La non-conformité proactive est la réponse la plus extrême. Il s'agit d'un refus plus direct de la part des États de coopérer aux retours. Il s'agit, par exemple, de bloquer les négociations en vue d'un accord de retour formel. Le Sénégal et le Nigeria ont emprunté cette voie. La Gambie a même mis en place un moratoire sur tous les vols d'expulsion (affrétés) pendant quelques mois.

La non-conformité proactive offre aux gouvernements le plus grand potentiel d'amélioration de leur légitimité nationale, en particulier pendant les élections. Mais elle peut se faire au détriment du soutien international. Dans le cas de la Gambie, par exemple, l'UE a imposé des sanctions en matière de visas.

La voie à suivre

Les parties prenantes de l'UE pourraient oeuvrer davantage pour prendre en compte les intérêts des pays africains lorsqu'il s'agit d'accepter des rapatriés.

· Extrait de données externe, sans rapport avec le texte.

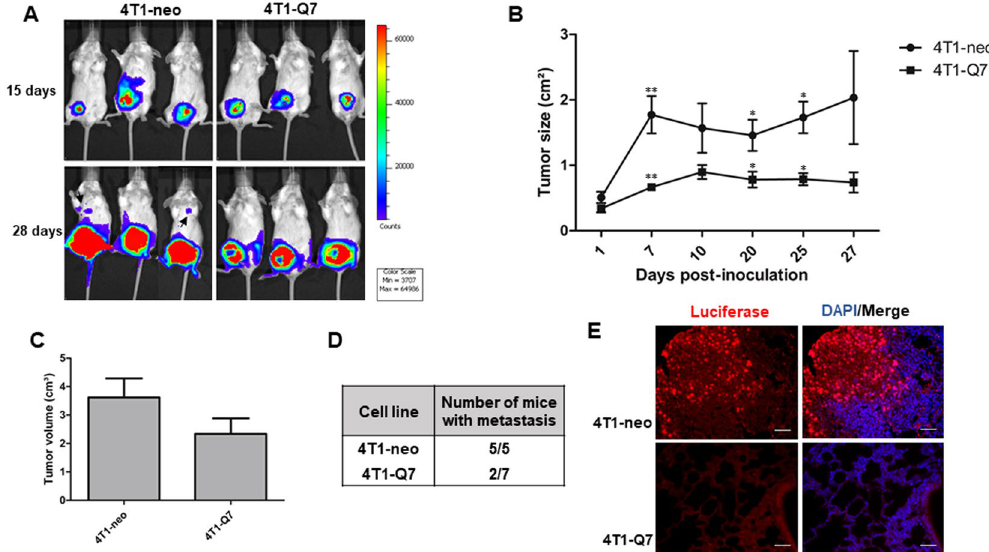
Figure 8. Overexpression of Q7 reduces tumor growth and metastatic potential of 4T1 cells. ( A ) Representative whole body bioluminescence images of mice with tumors induced by the indicated cell lines at 15 and 28 days post-injection. Note that 4T1-neo, but not 4T1-Q7 mice show metastatic colonies at 28 days (arrows). ( B ) Tumor growth was monitored at different post-injection days by measuring the bioluminescence area as indicated in Materials and methods. Asterisks indicates statistically significant differences ( * p < 0.05; ** p < 0.01). ( C ) Measurement of the volumes of primary tumors at 28 days post-inoculation. n.s., statistically non-significant. ( D ) Incidence of pulmonary metastases at 28 days post-inoculation. ( E ) Immunofluorescence detection of luciferase in lungs of mice with mammary tumors induced by 4T1-neo and 4T1-Q7 cells at 28 days post-injection. Nuclei were stained with DAPI. Bars, 100 μ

Augmenter la pression ne fera qu'accroître la résistance. L'UE devrait plutôt se concentrer sur la réparation des relations. L'un des moyens serait de proposer des voies d'immigration accessibles, visibles et crédibles. Lier cela aux pressions exercées sur les retours est peu probable, et n'améliorera pas les relations à long terme.